From SJ Merc, Internal Affairs column, March 14, 2010:
A new report from the Fair Political Practices Commission — California's elections watchdog — mines years of campaign and lobbyist reports and turns up this nugget:
Over the past decade, 15 special-interest groups have spent more than $1 billion in an all-out bid to influence the state's affairs. They spent that money to sink ballot initiatives and boost candidates. They fed it directly to political parties' war chests. (Democrats came out slightly ahead of Republicans.) And they spent hundreds of millions wining and dining lawmakers and other state officials.
Almost a fifth of the cash came from one group: the politically powerful California Teachers Association ($211.8 million).
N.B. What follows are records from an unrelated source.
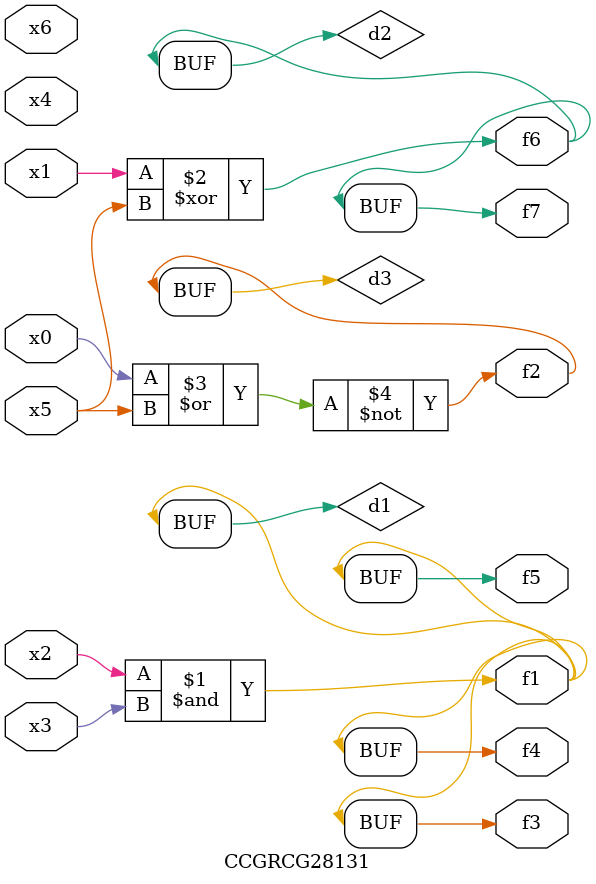
<source format=v>
module CCGRCG28131(
	input x0, x1, x2, x3, x4, x5, x6,
	output f1, f2, f3, f4, f5, f6, f7
);

	wire d1, d2, d3;

	and (d1, x2, x3);
	xor (d2, x1, x5);
	nor (d3, x0, x5);
	assign f1 = d1;
	assign f2 = d3;
	assign f3 = d1;
	assign f4 = d1;
	assign f5 = d1;
	assign f6 = d2;
	assign f7 = d2;
endmodule

</source>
The teachers union was followed by an affiliate of the Service Employees Union International ($107.5 million), a pharmaceutical industry group ($104.9 million) and two deep-pocketed Indian tribes ($83.6 million and $69.3 million). Rounding out the top 15 are some other big names, such as Pacific Gas & Electric, Chevron, AT&T and Philip Morris. (For the full report, go to www.fppc.ca.gov/reports/Report38104.pdf.)
So when we talk about special interests influencing state governments, remember: it's the teachers and other unions who have provided the most grease to Sacramento. Is it any wonder Sacramento provides teachers and unions with special benefits unavailable to most private sector workers? I'll end with this gem from the article:
"The conclusion is inescapable," reads the report's executive summary. "A handful of special interests have a disproportionate amount of influence on California elections and public policy."